Prompt: Take the data below and filter it for lines containing the word "ensure"; show each line found.

Data to examine:

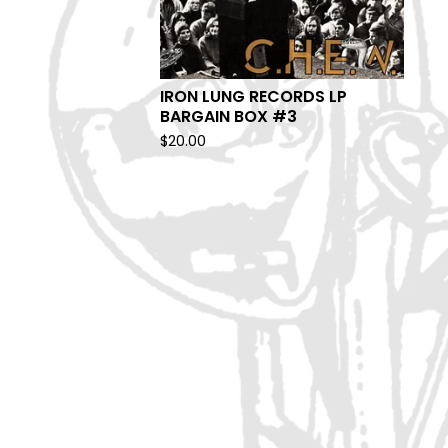
IRON LUNG RECORDS LP
BARGAIN BOX #3
$
20.00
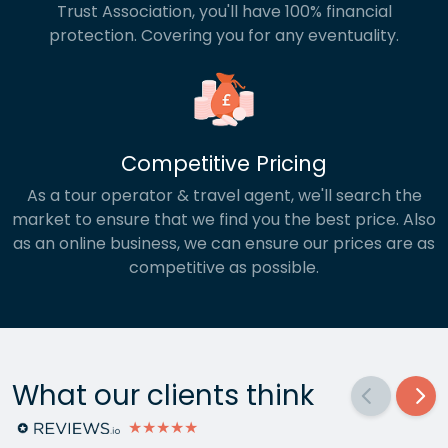
Trust Association, you'll have 100% financial
protection. Covering you for any eventuality.
Competitive Pricing
As a tour operator & travel agent, we'll search the
market to ensure that we find you the best price. Also
as an online business, we can ensure our prices are as
competitive as possible.
What our clients think
★★★★★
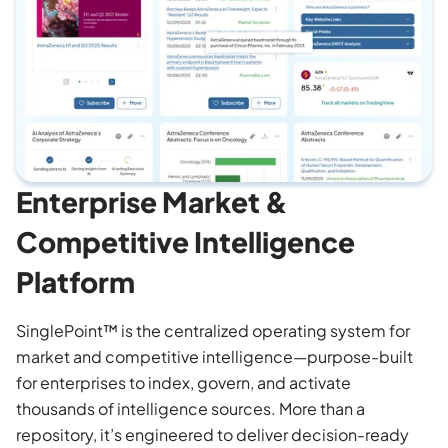
Enterprise Market &
Competitive Intelligence
Platform
SinglePoint™ is the centralized operating system for
market and competitive intelligence—purpose-built
for enterprises to index, govern, and activate
thousands of intelligence sources. More than a
repository, it’s engineered to deliver decision-ready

Result:
market to ensure that we find you the best price. Also
as an online business, we can ensure our prices are as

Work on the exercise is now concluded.